Activity: Count the lines in the listing below that contain the string "styled". Give only the number.

•••

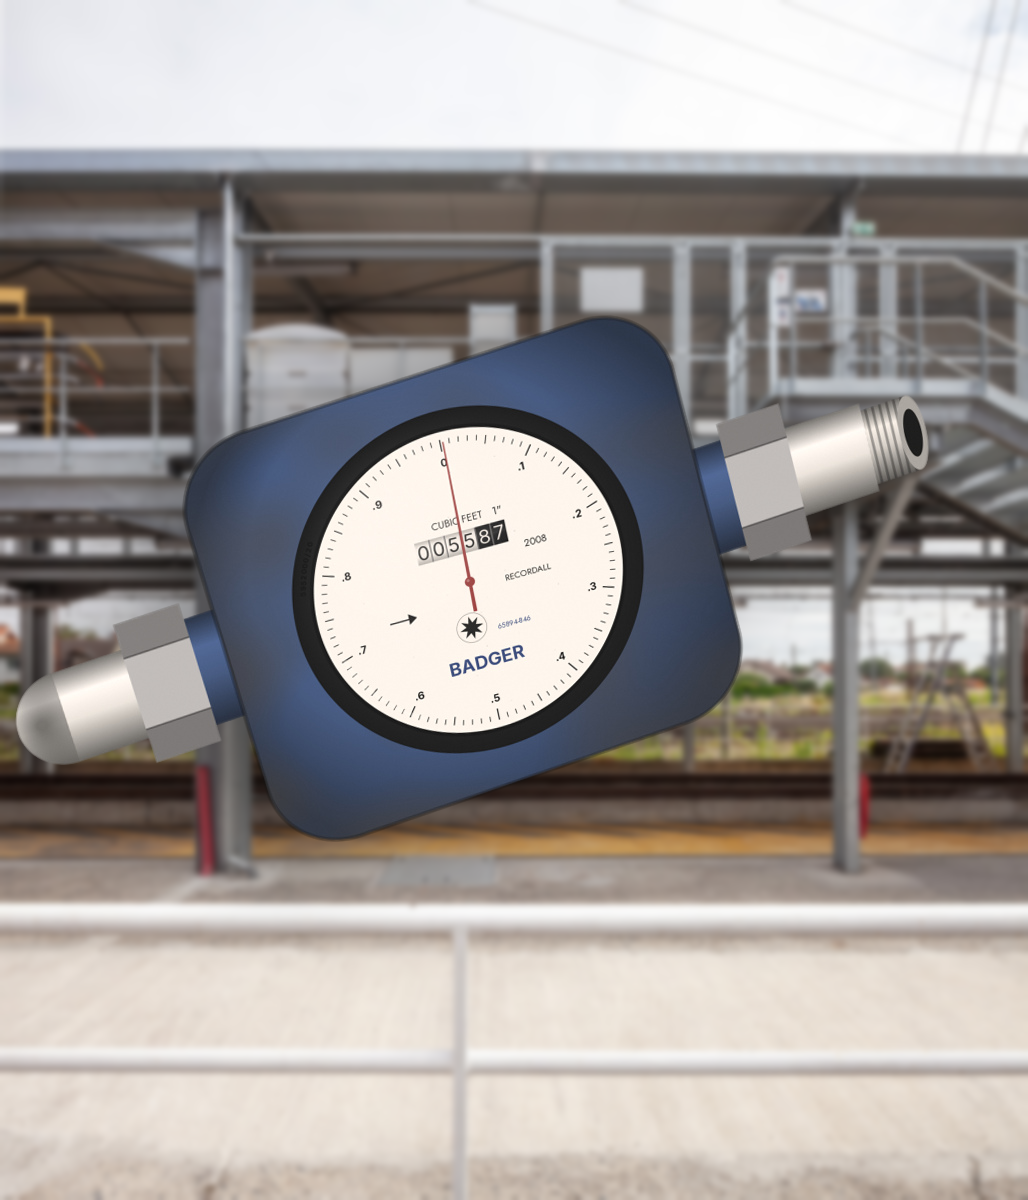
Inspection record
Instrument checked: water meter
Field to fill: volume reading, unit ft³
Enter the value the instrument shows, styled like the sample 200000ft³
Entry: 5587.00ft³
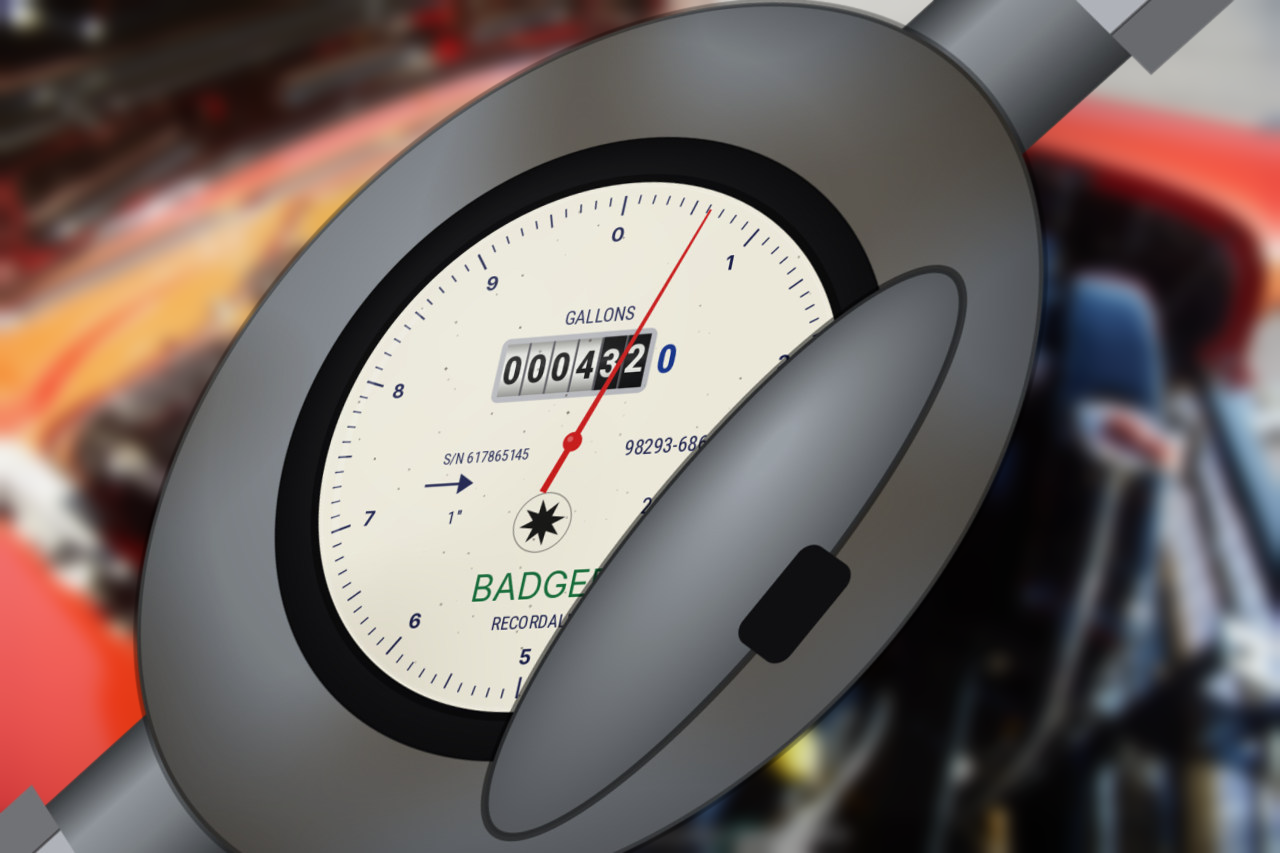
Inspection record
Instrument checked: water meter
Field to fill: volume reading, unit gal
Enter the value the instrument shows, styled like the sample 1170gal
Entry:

•••

Response below: 2